Work to complete: Extend the Swift closure thread, beginning immediately after its last sentence.

Passage for review:
= Beginning of Section =

9
typealias IntMaker = (Void)->Int

func makeCounter() ->IntMaker{
    var n = 0 // Line A

    func adder()->Integer{
        n = n + 1
        return n 
    }
    return adder
}

let counter1 = makeCounter()

counter1() // returns 1
counter1() // returns 2
counter1() // returns 3

Isn't 'Line A' called each time we call counter1() ? meaning that var n = 0 should be called every time...

Why is that the counter returns different values? Shouldn't they always be returning '1' ?

2

Obviously, Line A isn't being called each time counter1 is called.

The sequence of events is:

  • makeCounter is called, which declares and initializes n (Line A), defines adder, and returns adder in a context that includes n already having been defined and initialized to 1.

  • It is this function that was just returned that is assigned to counter1. Because the Line A is not part of that function (adder/counter1), it does not get executed when that function is called.

  • Each call to counter1 is executed in that same context, which is why n retains its value across calls: they are all accessing the same n.

2
  • 1) Your 2nd bullet, the word 'this' refers to what? Can you please make an edit. 2) My question is why doesn't the context begin from var n = 0 why is it only from the function call? You are saying what I do know. I don't know why it happens that way!
    – Honey
    Jun 15 '16 at 15:18
  • "this" is the function adder. The context is not the code that ran but the variables the code created and initialised. var n = 0 is not part of the context, a variable n initialised to 0 is.
    – JeremyP
    Jun 15 '16 at 15:25
1

You've called makeCounter() once. That creates your new closure, and assigns it to counter1. This closure closes over the mutable var n, and will remain captured as long as this closure exists.

Calling counter1() will execute it, but it retains the same captured n, and mutates it. This particular "adder" will ALWAYS capture this same n, so long as it exists..

= End of Section =

Data for review:
= Beginning of Section =

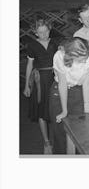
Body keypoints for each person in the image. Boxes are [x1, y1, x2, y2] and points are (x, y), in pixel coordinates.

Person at [49, 37, 89, 154]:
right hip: (59, 92)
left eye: (86, 58)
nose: (85, 61)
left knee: (80, 130)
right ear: (71, 55)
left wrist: (87, 105)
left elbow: (87, 82)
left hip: (78, 90)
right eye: (81, 60)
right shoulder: (59, 56)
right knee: (60, 131)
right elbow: (62, 84)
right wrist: (64, 111)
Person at [23, 18, 57, 154]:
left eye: (46, 31)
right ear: (35, 33)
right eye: (40, 32)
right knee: (42, 111)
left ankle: (57, 140)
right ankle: (46, 142)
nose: (44, 35)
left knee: (55, 110)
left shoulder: (55, 43)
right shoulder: (31, 45)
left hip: (55, 80)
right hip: (39, 82)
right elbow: (29, 65)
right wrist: (27, 85)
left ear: (49, 30)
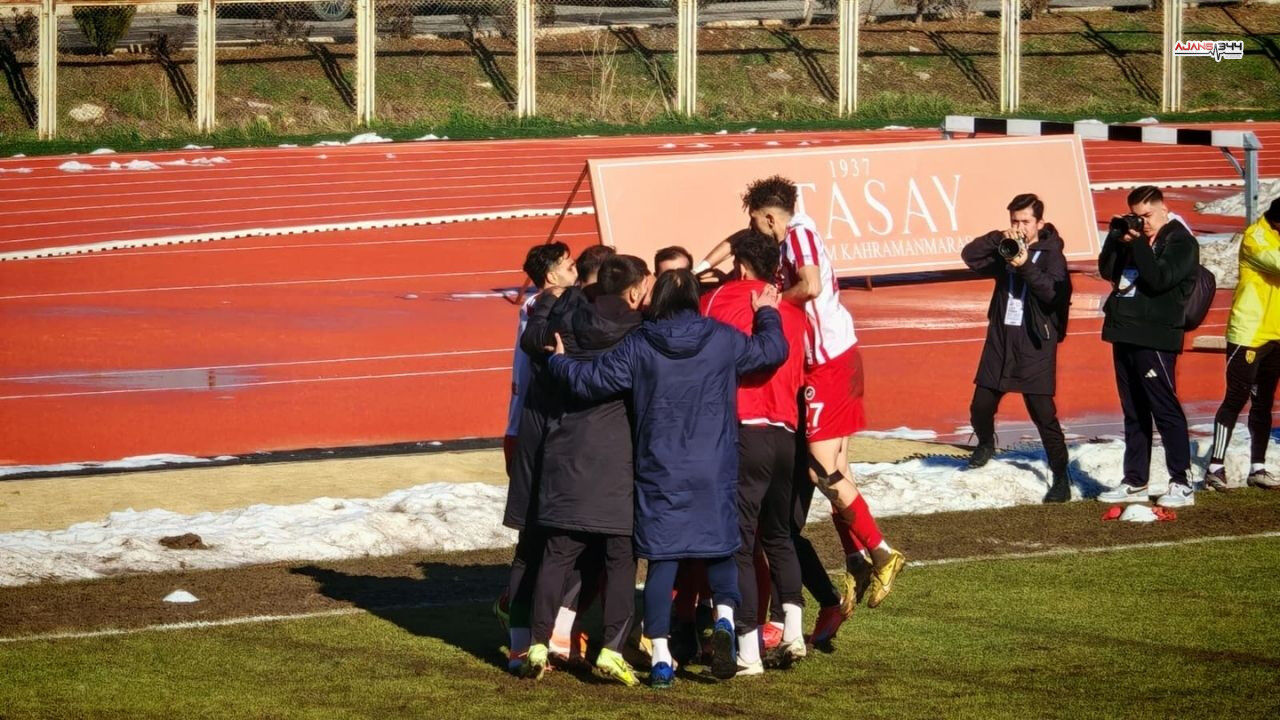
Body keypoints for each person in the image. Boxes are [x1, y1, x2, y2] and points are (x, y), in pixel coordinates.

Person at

= End of Section =

Answer section:
To get the behavior you're suggesting, you need to make new closures which capture new instances of n:

let counter1 = makeCounter()

counter1() // returns 1
counter1() // returns 2
counter1() // returns 3

var counter2 = makeCounter()
counter2() // returns 1
counter2 = makeCounter()
counter2() // returns 1
counter2 = makeCounter()
counter2() // returns 1

Now both counter1 and counter2 each have their own separate instances of n.

8
  • How would you then reset a value each time you make a call? Perhaps knowing that would help me better understand
    – Honey
    Jun 15 '16 at 15:22
  • 1
    You would need to make a new closure with makeCounter() again. During the call to makeCounter(), a new n variable will be made, and a new closure will capture that new n. Then
    – Alexander
    Jun 15 '16 at 15:24
  • The whole point of closures is the reference semantics. If you wanted value semantics, you could have just passed in n as a param to the closure. This would make a copy of n local to the closure, and independent of the outside one.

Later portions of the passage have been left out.